• Bank to sell billions in bad loans in `digestible' tranches
  • Privatization of maritime lender unlikely before 2017

HSH Nordbank AG doesn’t expect the turbulence in China clouding shipping markets to hamper the sale of 2 billion euros ($2.2 billion) in faulty loans ordered by the European Union as part of a deal to keep the maritime lender in business.

“The demand for yield has never been as big,” Chief Financial Officer Stefan Ermisch, said in an interview in Frankfurt on Tuesday. HSH will have “no trouble” selling “digestible” tranches of the debt, which encompasses shipping and real estate loans, said Ermisch, 49. The bank, based in Hamburg, will provide more details on the package after the October agreement with the EU becomes legally binding, which will probably occur by April, he said.

Stefan Ermisch
Stefan Ermisch
Photographer: Martin Leissl/Bloomberg

The worsening forecast for container and bulk carrier markets, which make up most of HSH’s 21 billion-euro shipping loan book, prompted the bank to “set aside a pretty significant amount of additional risk provisions in the fourth quarter of last year,” said Ermisch, who’s a former board member at Unicredit SpA’s HVB and the German state-owned lender BayernLB. “Shipping markets are in an extremely difficult situation and it will stay that way for some time.”

The Baltic Dry Index, a measure of the cost of shipping commodities, plunged to a record low this month amid signs of slowing economic growth in China.

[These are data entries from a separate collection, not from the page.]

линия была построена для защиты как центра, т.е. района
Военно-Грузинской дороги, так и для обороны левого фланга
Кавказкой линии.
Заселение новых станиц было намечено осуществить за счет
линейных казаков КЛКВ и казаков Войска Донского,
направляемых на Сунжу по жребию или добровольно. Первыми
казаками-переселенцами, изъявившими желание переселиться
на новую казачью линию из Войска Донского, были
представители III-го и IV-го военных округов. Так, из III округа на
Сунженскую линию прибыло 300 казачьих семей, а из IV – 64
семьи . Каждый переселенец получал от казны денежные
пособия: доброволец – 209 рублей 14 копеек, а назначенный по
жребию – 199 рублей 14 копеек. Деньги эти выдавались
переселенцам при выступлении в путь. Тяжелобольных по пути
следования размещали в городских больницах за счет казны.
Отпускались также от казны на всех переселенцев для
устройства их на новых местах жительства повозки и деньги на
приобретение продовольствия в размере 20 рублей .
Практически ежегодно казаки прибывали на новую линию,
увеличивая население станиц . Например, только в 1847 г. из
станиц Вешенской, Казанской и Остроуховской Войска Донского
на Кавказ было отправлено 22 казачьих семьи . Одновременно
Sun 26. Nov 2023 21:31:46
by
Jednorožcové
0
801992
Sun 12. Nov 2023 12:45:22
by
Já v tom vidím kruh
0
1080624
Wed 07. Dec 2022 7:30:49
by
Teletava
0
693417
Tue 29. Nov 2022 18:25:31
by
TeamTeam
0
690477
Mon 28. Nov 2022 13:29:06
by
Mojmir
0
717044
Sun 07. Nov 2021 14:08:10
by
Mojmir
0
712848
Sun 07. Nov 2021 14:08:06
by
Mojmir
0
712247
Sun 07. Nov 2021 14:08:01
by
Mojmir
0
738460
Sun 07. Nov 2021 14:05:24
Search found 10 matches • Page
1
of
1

Global container freight rates dropped as much as nine percent last year as the industry battles with an overcapacity of vessels and rates will probably decline further in 2016, according to Drewry Maritime Research.

HSH also plans to step up a restructuring of risky loans that are not included in the EU package to make it more attractive for potential suitors, said Ermisch.

In addition to the 2 billion euros HSH must sell on the open market, the EU has also ordered the lender to shift 6.2 billion euros in faulty shipping loans to a bad bank created by its majority owners, the northern states of Hamburg and Schleswig-Holstein, which hold a combined 85 percent. The states must in turn sell or list at least 60 percent of the bank within 30 months once the agreement is formally signed.

“We want to clean up the core bank as much as possible for the sale,” said Ermisch. A privatization of HSH is unlikely to happen before 2017, he said. “We will start preparations after the EU deal becomes legally binding.”

While the EU would be unlikely to approve a sale to a hedge fund or private equity firm, potential buyers may include domestic peers looking to consolidate a saturated commercial lending market or foreign lenders keen on growing or gaining a foothold in Germany, said the CFO.

Shipping aside, HSH has a “very solid footprint” in commercial real estate lending, which made up one-fifth of its 105 billion euros in total assets at the end of September, while the bank is “doing well in project financing, renewable energy funding and lending to small- and medium sized companies,” Ermisch said.

Key to a sale or listing of HSH, which is still struggling under the legacy of the bank’s excessive risk-taking in the pre-financial-crisis period, will be a 10 billion-euro guarantee provided by Hamburg and Schleswig-Holstein.

“The guarantee is part of our strong capital base and would therefore be part of a sale,” Ermisch said.

Parts of the guarantee will be used to cover losses arising from the 6.2 billion-euro asset transfer to the bad bank at prices modeled on the market, which Ermisch reiterated will probably be lower than the book value earmarked in HSH’s accounts, while declining to elaborate.